§ **Available records**:
════════════════
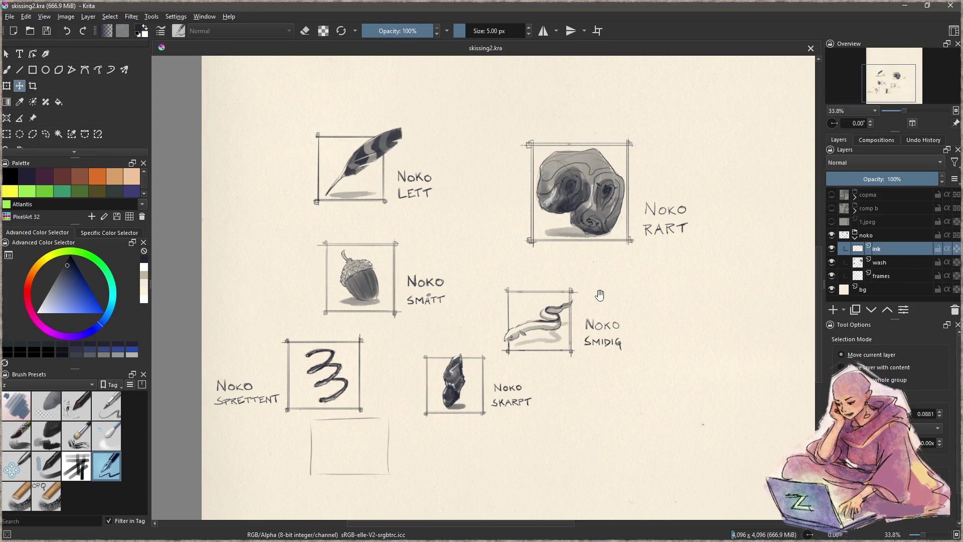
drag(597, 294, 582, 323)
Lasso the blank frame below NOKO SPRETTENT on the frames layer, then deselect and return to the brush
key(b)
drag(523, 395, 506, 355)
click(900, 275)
════════════════
Please set down every line of the listing verbatim, excluding its pictures.

§ **Output for this task**:
drag(597, 294, 582, 323)
Lasso the blank frame below NOKO SPRETTENT on the frames layer, then deselect and return to the brush
key(b)
drag(523, 395, 506, 355)
click(900, 275)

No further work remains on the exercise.